*Problem details*:
In the records below, one line contains "riserva di crisi Ue per gli allevamenti". Print that line and every line after it exactly, down to the final one.

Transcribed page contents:

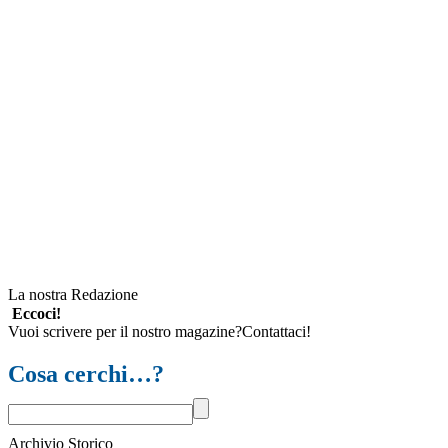
La nostra Redazione
Eccoci!
Vuoi scrivere per il nostro magazine?Contattaci!
Cosa cerchi…?
Archivio Storico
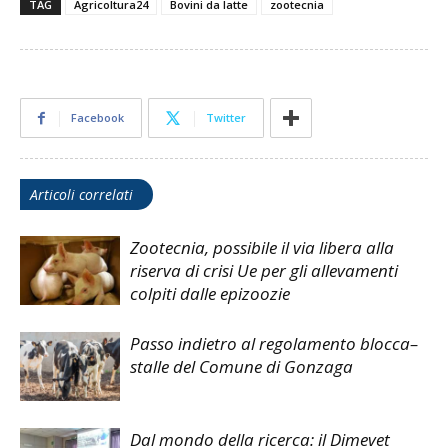
TAG
Agricoltura24
Bovini da latte
zootecnia
Facebook
Twitter
Articoli correlati
Zootecnia, possibile il via libera alla
riserva di crisi Ue per gli allevamenti
colpiti dalle epizoozie
Passo indietro al regolamento blocca–
stalle del Comune di Gonzaga
Dal mondo della ricerca: il Dimevet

*Output*:
riserva di crisi Ue per gli allevamenti
colpiti dalle epizoozie
Passo indietro al regolamento blocca–
stalle del Comune di Gonzaga
Dal mondo della ricerca: il Dimevet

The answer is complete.